A cloister (from Latin claustrum, "enclosure") is a covered walk, open gallery, or open arcade running along the walls of buildings and forming a quadrangle or garth. The attachment of a cloister to a cathedral or church, commonly against a warm southern flank, usually indicates that it is (or once was) part of a monastic foundation, "forming a continuous and solid architectural barrier... that effectively separates the world of the monks from that of the serfs and workmen, whose lives and works went forward outside and around the cloister."
Cloistered (or claustral) life is also another name for the monastic life of a monk or nun. The English term enclosure is used in contemporary Catholic church law translations to mean cloistered, and some form of the Latin parent word "claustrum" is frequently used as a metonymic name for monastery in languages such as German.
History of the cloister
Historically, the early medieval cloister had several antecedents: the peristyle court of the Greco-Roman domus, the atrium and its expanded version that served as forecourt to early Christian basilicas, and certain semi-galleried courts attached to the flanks of early Syrian churches. Walter Horn suggests that the earliest coenobitic communities, which were established in Egypt by Saint Pachomius circa AD 320, did not result in cloister construction, as there were no lay serfs attached to the community of monks, and thus no need for separation within the walled community; Horn finds the earliest prototypical cloisters in some exceptional late fifth-century monastic churches in southern Syria, such as the Convent of Saints Sergius and Bacchus, at Umm-is-Surab (AD 489), and the colonnaded forecourt of the convent of Id-Dêr, but nothing similar appeared in the semi-eremitic Irish monasteries' clustered roundhouses nor in the earliest Benedictine collective communities of the West.

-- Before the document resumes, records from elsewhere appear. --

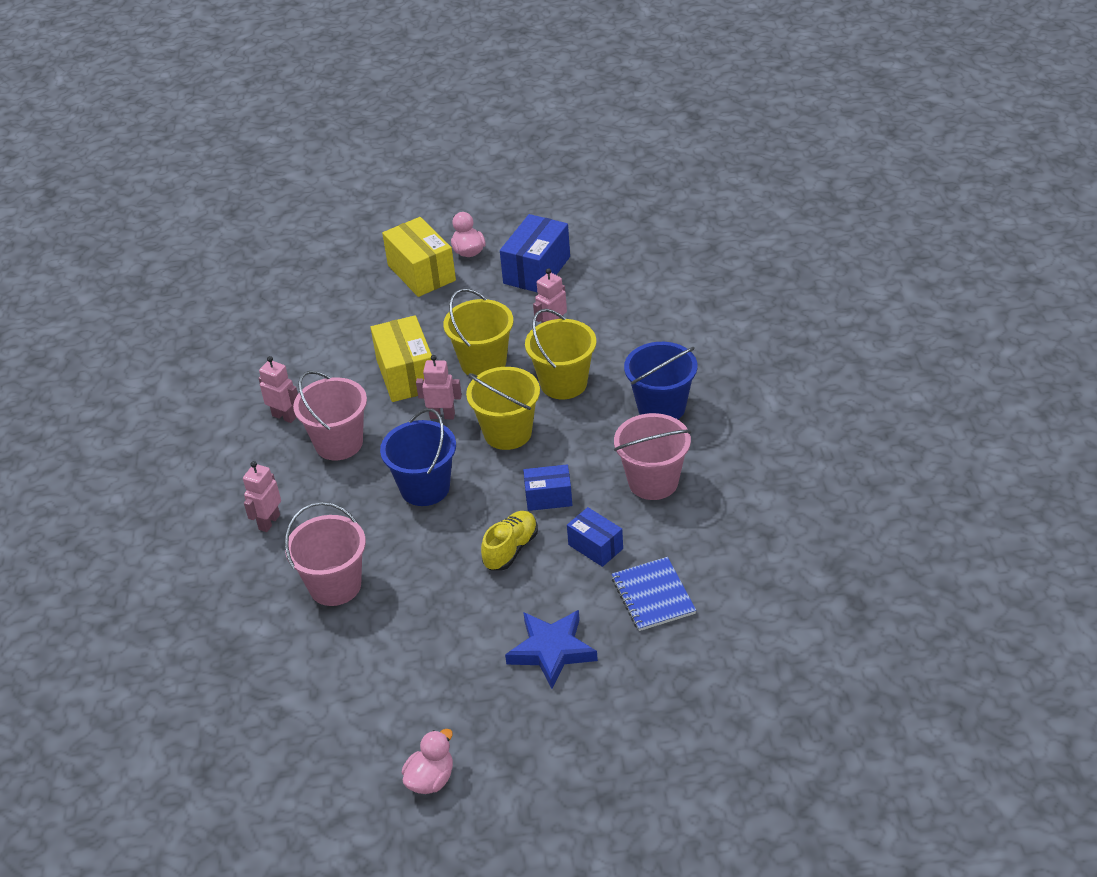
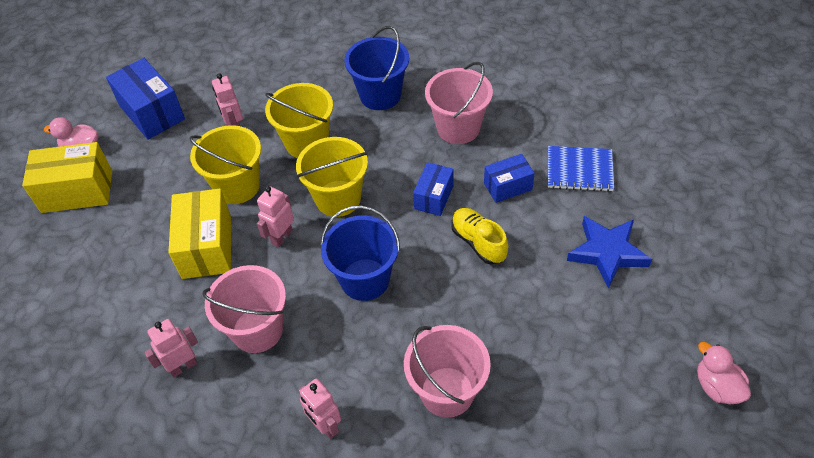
camera: 65 degrees left, 10 degrees up
(406, 375) = (206, 247): yellow box -> yellow box turned 75 degrees clockwise

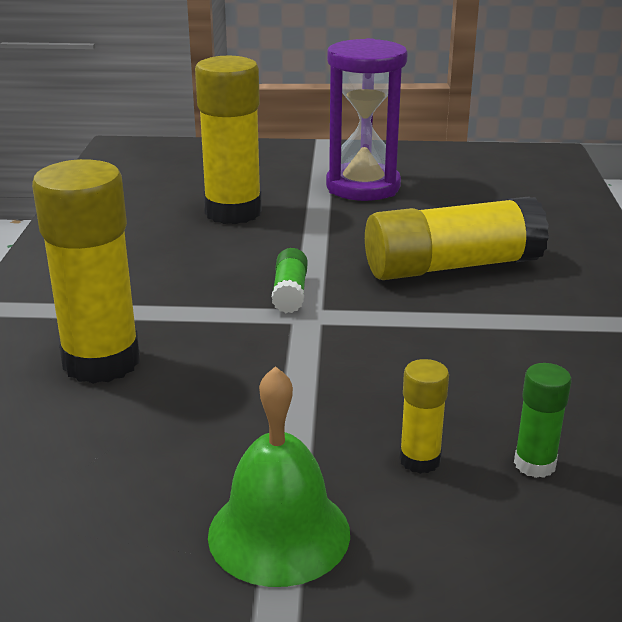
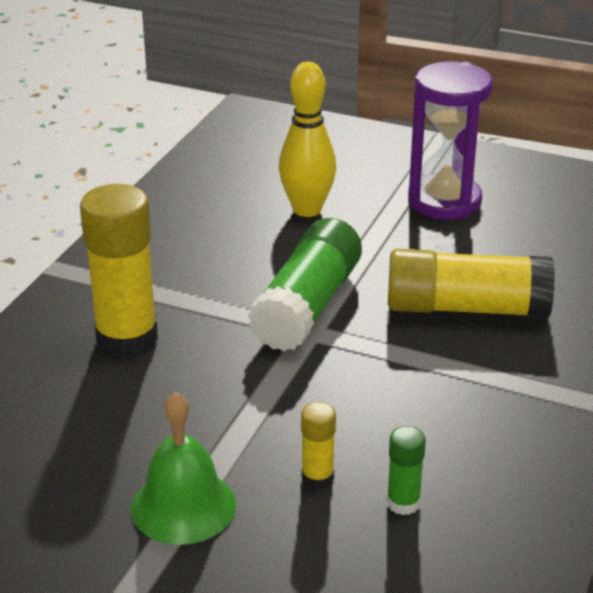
camera: 20 degrees right, 5 degrees up
(233, 212) = (307, 209): yellow glue stick -> yellow bowling pin
(290, 293) = (308, 306): green glue stick -> green glue stick, size x2.17

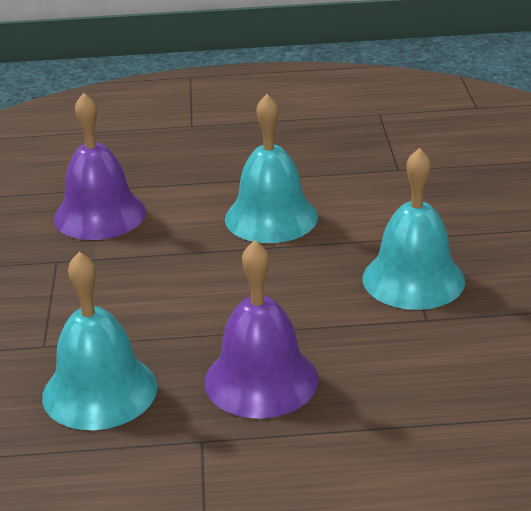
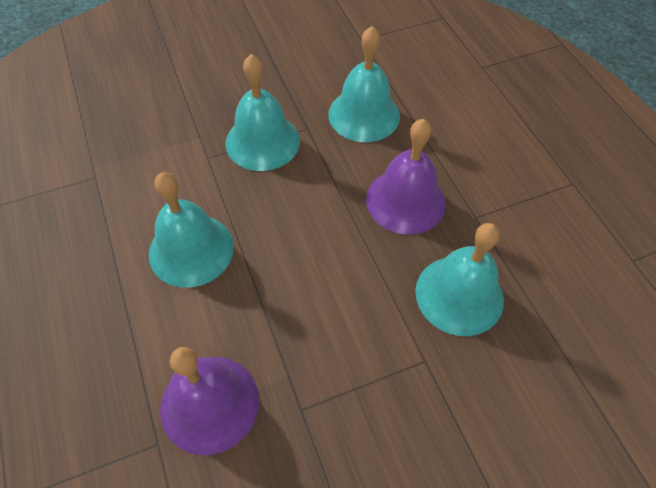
camera: 110 degrees left, 25 degrees up
(438, 375) = (364, 115): none -> turquoise bell

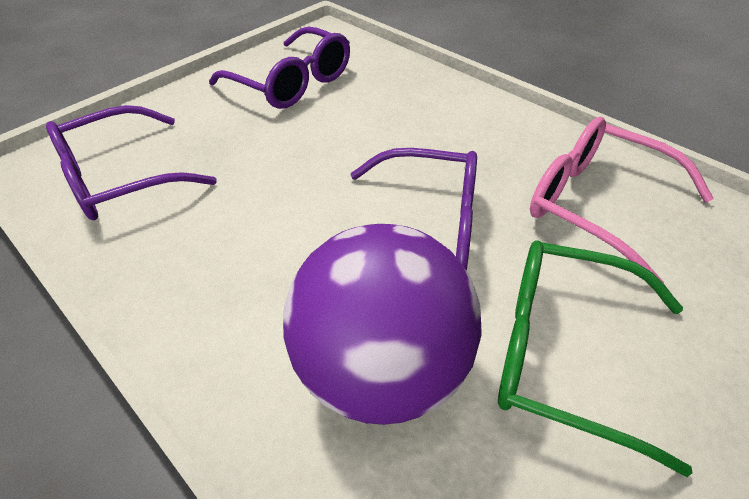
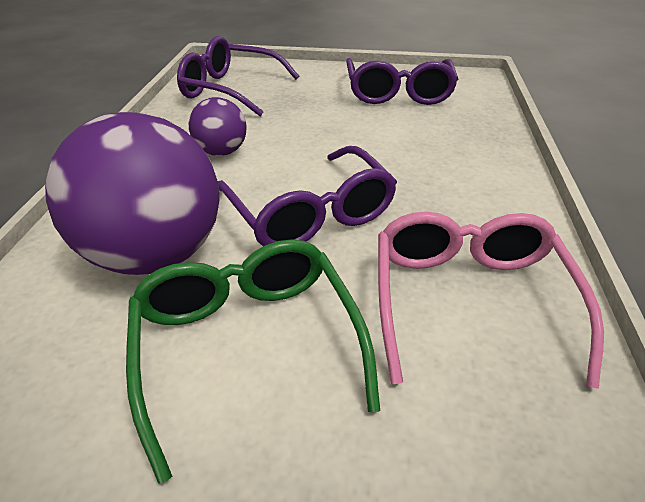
camera: 50 degrees right, 5 degrees down
(248, 244) = (222, 152): none -> purple ball

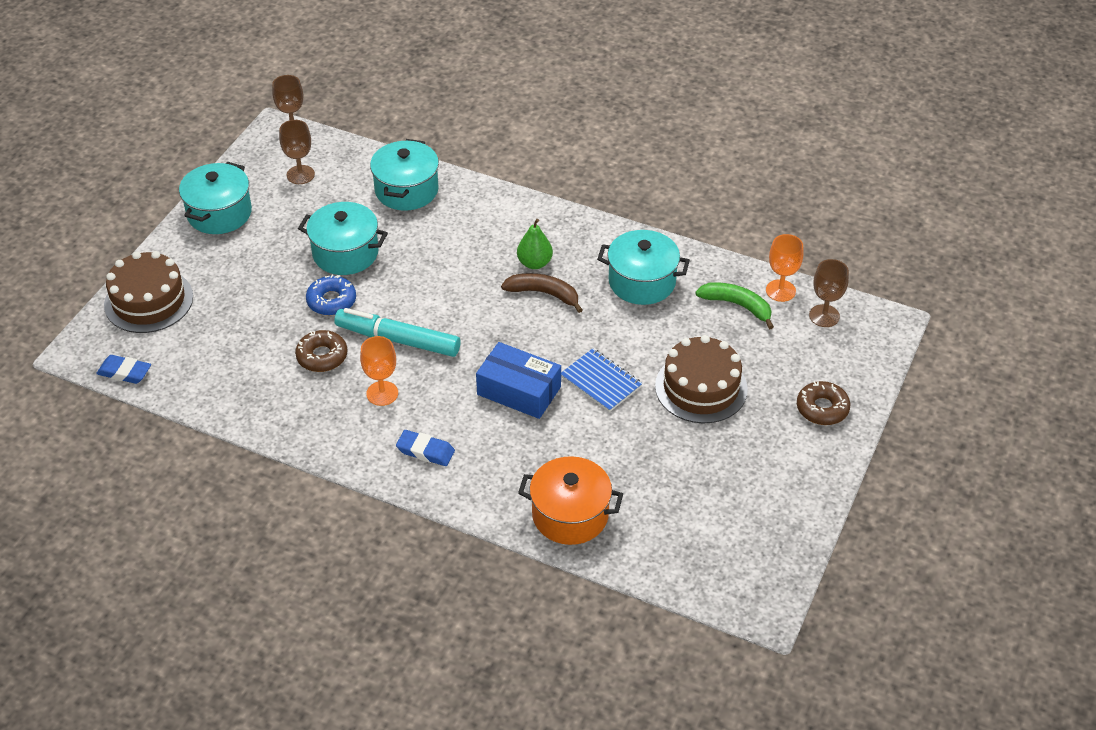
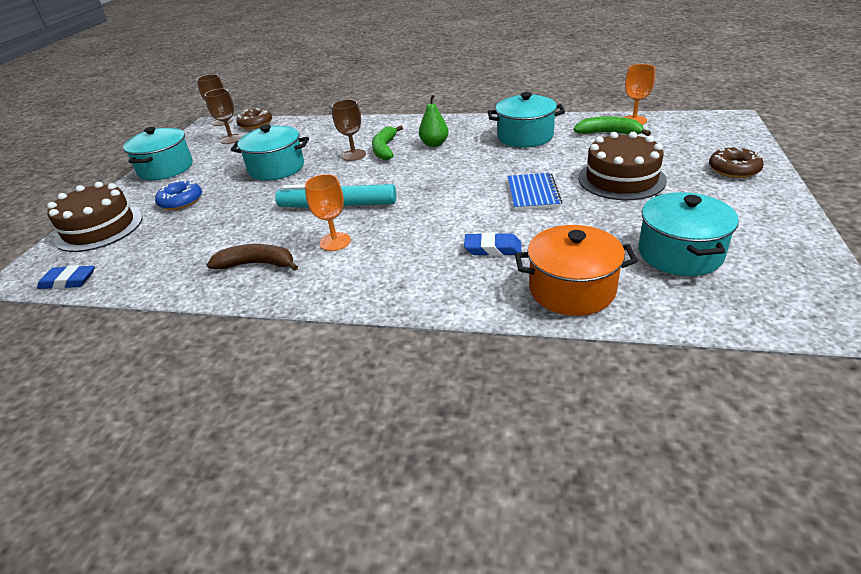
camera: 10 degrees left, 10 degrees down
(322, 356) = (270, 230): brown donut -> brown donut (255, 124)
(331, 301) = (271, 195): blue donut -> blue donut (181, 201)
(406, 190) = (317, 131): turquoise pot -> turquoise pot (680, 253)
(425, 451) = (394, 273): blue eraser -> blue eraser (492, 248)
(476, 255) = (385, 149): none -> green banana
(519, 390) = (463, 213): blue box -> none
(544, 294) = (451, 157): brown banana -> brown banana (257, 264)
(601, 382) = (533, 193): blue notebook -> blue notebook turned 60 degrees clockwise
(824, 316) = (679, 125): brown goblet -> brown goblet (353, 155)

In the time of Charlemagne (reigned 768-814) the requirements of a separate monastic community within an extended and scattered manorial estate led to the development of a "monastery within a monastery" in the form of the locked cloister, an architectural solution allowing the monks to perform their sacred tasks apart from the distractions of laymen and servants. Horn offers as early examples Abbot Gundeland's "Altenmünster" of Lorsch abbey (765-74), as revealed in the excavations by Frederich Behn; Lorsch was adapted without substantial alteration from a Frankish nobleman's villa rustica, in a tradition unbroken from late Roman times. Another early cloister, that of the abbey of Saint-Riquier (790-99), took a triangular shape, with chapels at the corners, in conscious representation of the Trinity. A square cloister sited against the flank of the abbey church was built at Inden (816) and the abbey of St. Wandrille at Fontenelle (823-33). At Fulda, a new cloister (819) was sited to the liturgical west of the church "in the Roman manner" familiar from the forecourt of Old St. Peter's Basilica because it would be closer to the relics. More recently, John D. Rockefeller Jr. commissioned the construction of The Cloisters museum and gardens in medieval style in Manhattan in 1930-1938.